それを聞いた大川が首をかしげると、熊田はなんでもないと笑って見せた。
その笑みはいつも通り人をくったような笑みで、それに見とれている間に彼はビールを口にしていた。
お前も飲めよ、と勧められるまま、大川は酒も強くないのに酒を飲み続けた。

佐田と石井は熊田の隣でつぶれた大川を見て呆れるようにため息をついた。
飲めもしない彼に酒を勧めた張本人は未だ、つまらなそうに酒を飲んでいる。
ただその目がいつだったかの、別グループを潰したときの虚ろな目に見えて息をのむ。
大川と付き合うようになってからというもの、この実は怖いこの男がこんな目をすることはなかったというのに。
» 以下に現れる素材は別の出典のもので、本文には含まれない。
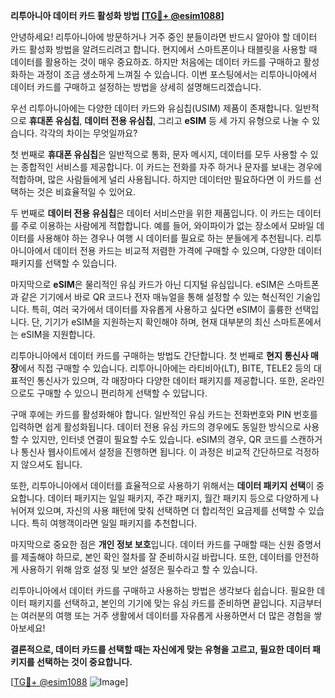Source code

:**리투아니아 데이터 카드 활성화 방법 [[TG💪+ @esim1088](https://t.me/s/esim1088)]**

안녕하세요! 리투아니아에 방문하거나 거주 중인 분들이라면 반드시 알아야 할 데이터 카드 활성화 방법을 알려드리려고 합니다. 현지에서 스마트폰이나 태블릿을 사용할 때 데이터를 활용하는 것이 매우 중요하죠. 하지만 처음에는 데이터 카드를 구매하고 활성화하는 과정이 조금 생소하게 느껴질 수 있습니다. 이번 포스팅에서는 리투아니아에서 데이터 카드를 구매하고 설정하는 방법을 상세히 설명해드리겠습니다.

우선 리투아니아에는 다양한 데이터 카드와 유심칩(USIM) 제품이 존재합니다. 일반적으로 **휴대폰 유심칩**, **데이터 전용 유심칩**, 그리고 **eSIM** 등 세 가지 유형으로 나눌 수 있습니다. 각각의 차이는 무엇일까요? 

첫 번째로 **휴대폰 유심칩**은 일반적으로 통화, 문자 메시지, 데이터를 모두 사용할 수 있는 종합적인 서비스를 제공합니다. 이 카드는 전화를 자주 하거나 문자를 보내는 경우에 적합하며, 많은 사람들에게 널리 사용됩니다. 하지만 데이터만 필요하다면 이 카드를 선택하는 것은 비효율적일 수 있어요.

두 번째로 **데이터 전용 유심칩**은 데이터 서비스만을 위한 제품입니다. 이 카드는 데이터를 주로 이용하는 사람에게 적합합니다. 예를 들어, 와이파이가 없는 장소에서 모바일 데이터를 사용해야 하는 경우나 여행 시 데이터를 필요로 하는 분들에게 추천됩니다. 리투아니아에서 데이터 전용 카드는 비교적 저렴한 가격에 구매할 수 있으며, 다양한 데이터 패키지를 선택할 수 있습니다.

마지막으로 **eSIM**은 물리적인 유심 카드가 아닌 디지털 유심입니다. eSIM은 스마트폰과 같은 기기에서 바로 QR 코드나 전자 매뉴얼을 통해 설정할 수 있는 혁신적인 기술입니다. 특히, 여러 국가에서 데이터를 자유롭게 사용하고 싶다면 eSIM이 훌륭한 선택입니다. 단, 기기가 eSIM을 지원하는지 확인해야 하며, 현재 대부분의 최신 스마트폰에서는 eSIM을 지원합니다.

리투아니아에서 데이터 카드를 구매하는 방법도 간단합니다. 첫 번째로 **현지 통신사 매장**에서 직접 구매할 수 있습니다. 리투아니아에는 라티비아(LT), BITE, TELE2 등의 대표적인 통신사가 있으며, 각 매장마다 다양한 데이터 패키지를 제공합니다. 또한, 온라인으로도 구매할 수 있으니 편리하게 선택할 수 있답니다.

구매 후에는 카드를 활성화해야 합니다. 일반적인 유심 카드는 전화번호와 PIN 번호를 입력하면 쉽게 활성화됩니다. 데이터 전용 유심 카드의 경우에도 동일한 방식으로 사용할 수 있지만, 인터넷 연결이 필요할 수도 있습니다. eSIM의 경우, QR 코드를 스캔하거나 통신사 웹사이트에서 설정을 진행하면 됩니다. 이 과정은 비교적 간단하므로 걱정하지 않으셔도 됩니다.

또한, 리투아니아에서 데이터를 효율적으로 사용하기 위해서는 **데이터 패키지 선택**이 중요합니다. 데이터 패키지는 일일 패키지, 주간 패키지, 월간 패키지 등으로 다양하게 나뉘어져 있으며, 자신의 사용 패턴에 맞춰 선택하면 더 합리적인 요금제를 선택할 수 있습니다. 특히 여행객이라면 일일 패키지를 추천합니다.

마지막으로 중요한 점은 **개인 정보 보호**입니다. 데이터 카드를 구매할 때는 신원 증명서를 제출해야 하므로, 본인 확인 절차를 잘 준비하시길 바랍니다. 또한, 데이터를 안전하게 사용하기 위해 암호 설정 및 보안 설정은 필수라고 할 수 있습니다.

리투아니아에서 데이터 카드를 구매하고 사용하는 방법은 생각보다 쉽습니다. 필요한 데이터 패키지를 선택하고, 본인의 기기에 맞는 유심 카드를 준비하면 끝입니다. 지금부터는 여러분의 여행 또는 거주 생활에서 데이터를 자유롭게 사용하면서 더 많은 경험을 쌓아보세요!

**결론적으로, 데이터 카드를 선택할 때는 자신에게 맞는 유형을 고르고, 필요한 데이터 패키지를 선택하는 것이 중요합니다.**

[[TG💪+ @esim1088](https://t.me/s/esim1088) ![Image](https://i.postimg.cc/Y0z9fWf4/image.png)]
機嫌でも悪いのかとふたりが距離を取り始めたとき、ガタンッと激しい音を立てて大川が椅子を踏み外した。
ふたりが驚愕に固まっていると寝ぼけた大川が慌てたように身体を起こし、自分の身に起こったことを理解しようとしていた。
あたりを見渡し数秒止まってからようやく、自分がカウンターに突っ伏して寝ていたこととそのせいで椅子を踏み外したことに気がついたらしい。
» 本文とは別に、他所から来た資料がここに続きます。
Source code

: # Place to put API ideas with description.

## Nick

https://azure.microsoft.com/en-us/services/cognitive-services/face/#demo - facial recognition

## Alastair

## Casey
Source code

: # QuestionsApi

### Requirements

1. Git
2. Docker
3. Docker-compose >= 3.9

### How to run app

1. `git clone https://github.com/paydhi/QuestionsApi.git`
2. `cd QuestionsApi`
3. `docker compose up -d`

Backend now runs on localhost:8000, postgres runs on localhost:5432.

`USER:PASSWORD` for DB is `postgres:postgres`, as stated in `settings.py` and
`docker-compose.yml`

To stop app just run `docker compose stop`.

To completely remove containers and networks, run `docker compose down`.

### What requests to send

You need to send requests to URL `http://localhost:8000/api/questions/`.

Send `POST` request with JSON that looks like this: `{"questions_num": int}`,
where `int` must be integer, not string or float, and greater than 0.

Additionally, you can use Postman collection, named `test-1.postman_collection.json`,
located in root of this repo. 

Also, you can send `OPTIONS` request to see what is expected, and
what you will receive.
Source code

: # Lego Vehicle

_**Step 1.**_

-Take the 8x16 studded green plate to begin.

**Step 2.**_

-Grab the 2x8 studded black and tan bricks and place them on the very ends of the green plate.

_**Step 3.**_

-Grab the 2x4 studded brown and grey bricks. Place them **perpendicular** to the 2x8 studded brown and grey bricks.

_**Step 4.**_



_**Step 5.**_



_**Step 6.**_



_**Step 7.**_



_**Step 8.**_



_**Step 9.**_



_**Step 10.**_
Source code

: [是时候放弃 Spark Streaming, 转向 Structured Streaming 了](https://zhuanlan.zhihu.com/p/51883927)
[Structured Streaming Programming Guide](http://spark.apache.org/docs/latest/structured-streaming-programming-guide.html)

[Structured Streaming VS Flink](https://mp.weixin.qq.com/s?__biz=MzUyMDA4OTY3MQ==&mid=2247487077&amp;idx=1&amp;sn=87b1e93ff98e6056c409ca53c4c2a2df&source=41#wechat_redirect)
今にも悲鳴の上がりそうだった口からはホッとしたような、軽いため息が漏れた。


「クマダさん、おれ、寝て…」

「……っ、…っく、くく…っ!」


大川が恥ずかしさを消すために話しかけた熊田は、顔を伏せて堪えきれない笑いを漏らしていた。
必死になってかみ殺そうとしているらしいが、肩は震えているし、笑い声は漏れているため、どちらかと言えば爆笑してくれた方がマシだった。
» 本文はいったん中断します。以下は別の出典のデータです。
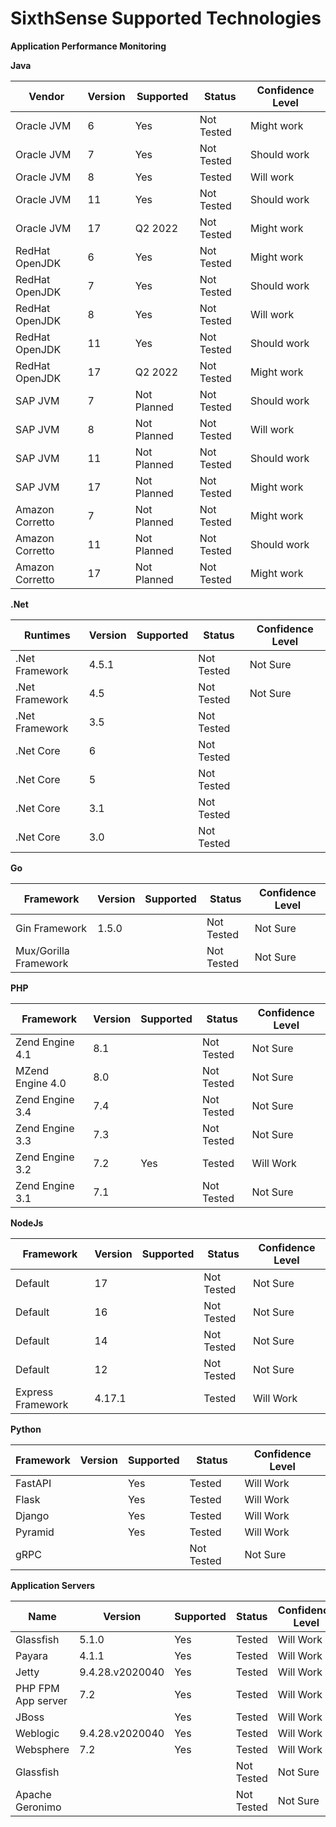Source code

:# SixthSense Supported Technologies

**Application Performance Monitoring**

**Java**

|  Vendor |  Version | Supported | Status  | Confidence Level  |
|---|---|---|---|---|
| Oracle JVM | 6 |  Yes |  Not Tested | Might work  |
| Oracle JVM | 7 |  Yes |  Not Tested | Should work  |
| Oracle JVM | 8  |  Yes |  Tested | Will work  |
| Oracle JVM | 11  |  Yes |  Not Tested | Should work  |
| Oracle JVM | 17  |  Q2 2022 |  Not Tested | Might work  |
| RedHat OpenJDK | 6 |  Yes |  Not Tested | Might work  |
| RedHat OpenJDK  | 7 |  Yes |  Not Tested | Should work  |
| RedHat OpenJDK  | 8  |  Yes |  Not Tested | Will work  |
| RedHat OpenJDK  | 11  |  Yes |  Not Tested | Should work  |
| RedHat OpenJDK | 17  |  Q2 2022 |  Not Tested | Might work  |
| SAP JVM  | 7 |  Not Planned |  Not Tested | Should work  |
| SAP JVM  | 8  |  Not Planned |  Not Tested | Will work  |
| SAP JVM  | 11  |  Not Planned |  Not Tested | Should work  |
| SAP JVM  | 17  | Not Planned |  Not Tested | Might work  |
| Amazon Corretto| 7 |  Not Planned |  Not Tested | Might work  |
| Amazon Corretto  | 11  |  Not Planned |  Not Tested | Should work  |
| Amazon Corretto | 17  | Not Planned|  Not Tested | Might work  |


**.Net**

|  Runtimes |  Version | Supported | Status  | Confidence Level  |
|---|---|---|---|---|
| .Net Framework| 4.5.1 |   |  Not Tested | Not Sure  |
| .Net Framework | 4.5 |   |  Not Tested | Not Sure   |
| .Net Framework | 3.5 |   |  Not Tested |  |
| .Net Core | 6 |   |  Not Tested |  |
| .Net Core | 5 |   |  Not Tested | |
| .Net Core | 3.1 |   |  Not Tested |  |
| .Net Core | 3.0 |   |  Not Tested |  |

**Go**

|  Framework |  Version | Supported | Status  | Confidence Level  |
|---|---|---|---|---|
| Gin Framework| 1.5.0|   |  Not Tested | Not Sure  |
| Mux/Gorilla Framework | |   |  Not Tested | Not Sure   |

**PHP**

|  Framework |  Version | Supported | Status  | Confidence Level  |
|---|---|---|---|---|
| Zend Engine 4.1| 8.1|   |  Not Tested | Not Sure  |
| MZend Engine 4.0 |8.0 |   |  Not Tested | Not Sure   |
| Zend Engine 3.4| 7.4|   |  Not Tested | Not Sure  |
| Zend Engine 3.3 |7.3 |   |  Not Tested | Not Sure   |
| Zend Engine 3.2 |7.2 | Yes  |  Tested | Will Work   |
| Zend Engine 3.1 |7.1 |   |  Not Tested | Not Sure   |

**NodeJs**

|  Framework |  Version | Supported | Status  | Confidence Level  |
|---|---|---|---|---|
|Default| 17|   |  Not Tested | Not Sure  |
|Default| 16|   |  Not Tested | Not Sure  |
|Default| 14|   |  Not Tested | Not Sure  |
|Default| 12|   |  Not Tested | Not Sure  |
| Express Framework |4.17.1 |   | Tested | Will Work   |

**Python**

|  Framework |  Version |Supported | Status  | Confidence Level  |
|---|---|---|---|---|
|FastAPI| |  Yes |  Tested | Will Work  |
| Flask| | Yes |   Tested | Will Work   |
| Django| | Yes |   Tested | Will Work   |
| Pyramid| | Yes  |   Tested | Will Work   |
| gRPC| |  |  Not Tested | Not Sure   |


**Application Servers**

|  Name |  Version |Supported | Status  | Confidence Level  |
|---|---|---|---|---|
|Glassfish| 5.1.0|  Yes |  Tested | Will Work  |
| Payara| 4.1.1 | Yes |   Tested | Will Work   |
| Jetty|9.4.28.v2020040 | Yes |   Tested | Will Work   |
| PHP FPM App server|7.2 | Yes  |   Tested | Will Work   |
| JBoss|  | Yes |   Tested | Will Work   |
| Weblogic|9.4.28.v2020040 | Yes |   Tested | Will Work   |
| Websphere|7.2 | Yes  |   Tested | Will Work   |
| Glassfish| |  |  Not Tested | Not Sure   |
| Apache Geronimo| |  |  Not Tested | Not Sure   |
佐田、石井にアヤは先ほどまでの虚無のような瞳を知っているだけに、大川の行動ひとつでここまで熊田の態度が変わることにいっそ感心すら湧いた。
笑わないでくださいよー、と妙に間延びした大川の言葉と、熊田の爆笑。
遠くなったと思ったこのふたりは、すぐそばにいるのだとそう思えた瞬間だった。